# D-Link DFM-562IS PCI Modem



## sanpedromp (Feb 13, 2004)

I bought a new modem (DFM-562IS D-Link) to replace a defective one (USR), installed the new driver and the same configure for my ISP.

Problem:
It does dial my ISP; can hear the usual handshake tone, but this time its longer in the end it won't connect. I retured twice the modem to the dealer, replaced twice and tested twice in his computer. It works fine there. But on my PC it never did.

I borrowed another modem (Conexant), works fine in my PC.

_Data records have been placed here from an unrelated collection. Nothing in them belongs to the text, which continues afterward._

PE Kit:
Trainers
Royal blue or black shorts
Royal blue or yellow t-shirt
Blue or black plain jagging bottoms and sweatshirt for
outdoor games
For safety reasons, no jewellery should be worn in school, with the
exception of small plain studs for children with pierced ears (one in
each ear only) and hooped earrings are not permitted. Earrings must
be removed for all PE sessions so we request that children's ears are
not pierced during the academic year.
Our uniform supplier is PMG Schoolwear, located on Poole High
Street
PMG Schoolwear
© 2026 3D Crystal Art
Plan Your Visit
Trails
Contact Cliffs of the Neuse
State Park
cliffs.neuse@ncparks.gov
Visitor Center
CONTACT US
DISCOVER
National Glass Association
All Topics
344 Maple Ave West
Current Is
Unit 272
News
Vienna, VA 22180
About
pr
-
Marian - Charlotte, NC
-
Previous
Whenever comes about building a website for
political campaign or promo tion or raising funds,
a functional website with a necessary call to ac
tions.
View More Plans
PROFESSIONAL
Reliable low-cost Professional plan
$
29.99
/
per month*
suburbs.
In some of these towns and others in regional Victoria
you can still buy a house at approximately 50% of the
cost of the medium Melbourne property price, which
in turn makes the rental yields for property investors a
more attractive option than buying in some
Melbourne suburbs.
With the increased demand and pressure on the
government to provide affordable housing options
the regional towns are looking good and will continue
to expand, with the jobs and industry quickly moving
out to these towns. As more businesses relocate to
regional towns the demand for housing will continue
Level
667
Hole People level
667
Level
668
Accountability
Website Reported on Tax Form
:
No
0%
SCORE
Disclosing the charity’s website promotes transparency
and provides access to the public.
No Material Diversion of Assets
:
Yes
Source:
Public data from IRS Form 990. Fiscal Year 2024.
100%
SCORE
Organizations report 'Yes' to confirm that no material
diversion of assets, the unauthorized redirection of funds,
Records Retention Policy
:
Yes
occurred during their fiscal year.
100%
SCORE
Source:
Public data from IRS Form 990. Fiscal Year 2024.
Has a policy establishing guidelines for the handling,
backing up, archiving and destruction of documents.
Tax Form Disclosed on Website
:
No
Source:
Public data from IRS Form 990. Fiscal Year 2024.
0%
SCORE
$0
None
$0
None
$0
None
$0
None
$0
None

I need D-Link to work on my PC. Help, please. Or is my suspicion correct that D-Link has incompatiblity problem with my mother board?

The following is the configuration of my PC:

Mother board: K7VZA Ver 3.2e
Memory: 512MB
CPU: Athlon 1.0 Ghz
Modem: D-Link DFM-562IS/SG
System Properties
Device Manager
HSFMODEM
D-Link DFM-562IS HSFi PCI Modem
Properties

General
Manufacturer: Conexant
Hardware version: 001

Driver
Driver File Details
C:\WINDOWS\SYSTEM\VMM32.VXD(CONFIGMG.vxd)
C:\WINDOWS\INF\VCRCSTW.INF
C:\WINDOWS\INF\VCRCSTX.INF
C:\WINDOWS\SYSTEM\INFUNIST.EXE
C:\WINDOWS\SYSTEM\HCFPNP.VXD	

Resources
Use automatic settings
Interrupt Request: 11
Memory Range: D8000000-D800FFFF
Input/Output Range: EC00-EC07

Other info that might help.
System Properties:
CDROM
ATAPI CDROM
ASUS CRW-52224A
Disk Drives:
GENERIC IDE DISK TYPE47
GENERIC IDE DISK TYPE47
GENERIC FLOPPYDISK
Disply Adapter
NVIDIA RIVE TNT2 Model 64/Model 64/Pro
Floppy disk controllers
Standard Floppy Disk controller
Hard disk controllers
Primary IDE controller (dual fifo)
Secondary IDE controller (dual fifo)
VIA Buss Master PCI IDE Controller
HSFMODEM
D-Link DFM-562IS HSFi PCI Modem
Keyboard
Standard 101/102-Key or Microsft Natural Keayboard
Modem
D-Link DFM-562IS HSFi PCI Modem
Monitor
Default Monitor
Mouse
PS/2 Compatible Mouse
Network Adapters
Dial-up Adapter
Dial-up Adapter # (VPB Support)
Microsoft Virtual Private Networking Adapter
Ports (COM & LPT)
Communication Port (COM1)
Communication Port (COM2)
EPSON Printer Port (LPT1)
Sound, video and game controllers
Gameport joystick
VIA AC'97 Audio Controller (WDM)
Wave Device for Voice Modem
WinFast TV2000XP WDM Audio Capture
WinFast TV2000XP WDM Crossbar
WinFast TV2000XP WDM TVTuner
WinFast TV2000XP WDM Video Capture
System devices
(list too long, omitted. If necessary I'll email)
Universal Serial Bus Controllers
USB Root Hub
USB Root Hub
VIA Tech 3038 PCI to USB Universal Host Controller
VIA Tech 3038 PCI to USB Universal Host Controller


HELP Please!


----------



## kiwiguy (Aug 17, 2003)

As a simple check, try it in another slot.


----------



## sanpedromp (Feb 13, 2004)

Have done that 3 times on the five slots on my mother board. Thank you kiwiguy !


----------